The Gaussian Integers
What if we enlarge the integers to include i = \sqrt{-1}? Gauss did, and
found that the resulting numbers a + bi — the Gaussian
integers — have their own primes, their own unique factorisation, and they
explain whole swathes of ordinary number theory at a glance.
A new number system
The Gaussian integers are \mathbb{Z}[i] = \{\,a + bi : a, b \in \mathbb{Z}\,\} —
the lattice of points with integer coordinates in the complex plane. They add and multiply like
complex numbers and stay inside the lattice. The key tool is the norm:
N(a + bi) = a^2 + b^2,
which is multiplicative, N(zw) = N(z)N(w) — this is
Brahmagupta's identity from the
two-squares
page. The norm turns questions about Gaussian integers into questions about ordinary integers.
Gaussian primes and unique factorisation
Some ordinary primes stop being prime here. Because
5 = (2 + i)(2 - i), the number 5 splits — it is
no longer a Gaussian prime. The pattern mirrors the two-squares theorem exactly:
- A prime p \equiv 1 \pmod 4 splits: p = \pi \bar\pi.
- A prime p \equiv 3 \pmod 4 stays inert (still prime).

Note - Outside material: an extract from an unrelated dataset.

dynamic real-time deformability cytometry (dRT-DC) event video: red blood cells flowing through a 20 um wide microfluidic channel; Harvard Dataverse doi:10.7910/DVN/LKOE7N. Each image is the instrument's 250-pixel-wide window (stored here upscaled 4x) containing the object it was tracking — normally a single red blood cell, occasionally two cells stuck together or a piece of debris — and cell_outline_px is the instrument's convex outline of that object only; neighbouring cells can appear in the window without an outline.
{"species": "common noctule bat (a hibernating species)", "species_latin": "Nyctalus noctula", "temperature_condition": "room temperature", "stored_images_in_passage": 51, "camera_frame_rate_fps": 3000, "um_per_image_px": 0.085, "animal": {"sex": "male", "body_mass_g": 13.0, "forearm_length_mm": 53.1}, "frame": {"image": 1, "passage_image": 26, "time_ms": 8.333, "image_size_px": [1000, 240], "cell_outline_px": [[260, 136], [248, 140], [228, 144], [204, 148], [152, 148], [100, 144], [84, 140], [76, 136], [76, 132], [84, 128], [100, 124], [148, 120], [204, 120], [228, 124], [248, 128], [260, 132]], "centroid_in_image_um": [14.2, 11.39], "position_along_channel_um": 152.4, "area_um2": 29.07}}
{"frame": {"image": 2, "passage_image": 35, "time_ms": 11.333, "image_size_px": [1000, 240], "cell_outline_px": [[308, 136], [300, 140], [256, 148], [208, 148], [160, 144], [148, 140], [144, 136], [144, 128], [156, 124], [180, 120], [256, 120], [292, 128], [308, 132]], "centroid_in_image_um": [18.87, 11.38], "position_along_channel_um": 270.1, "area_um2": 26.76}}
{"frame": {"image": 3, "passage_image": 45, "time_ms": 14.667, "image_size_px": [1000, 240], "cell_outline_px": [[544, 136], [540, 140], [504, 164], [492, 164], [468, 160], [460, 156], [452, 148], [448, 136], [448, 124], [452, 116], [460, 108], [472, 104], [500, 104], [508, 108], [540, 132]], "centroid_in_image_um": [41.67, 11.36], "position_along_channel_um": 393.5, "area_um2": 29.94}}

- The prime 2 = -i(1+i)^2 ramifies.
Crucially, \mathbb{Z}[i] still enjoys
unique factorisation
(it is a Euclidean domain — Euclid's algorithm works using the norm). That is what makes the
two-squares theorem fall out instantly: p is a sum of two squares iff it
splits, iff p \equiv 1 \pmod 4.
The bigger idea
Gauss's move — adjoin a new algebraic number and study its arithmetic — is the template for all of
algebraic number theory.
Sometimes unique factorisation survives the jump (as here); sometimes it spectacularly fails — and
rescuing it is what the final stage of this course is about.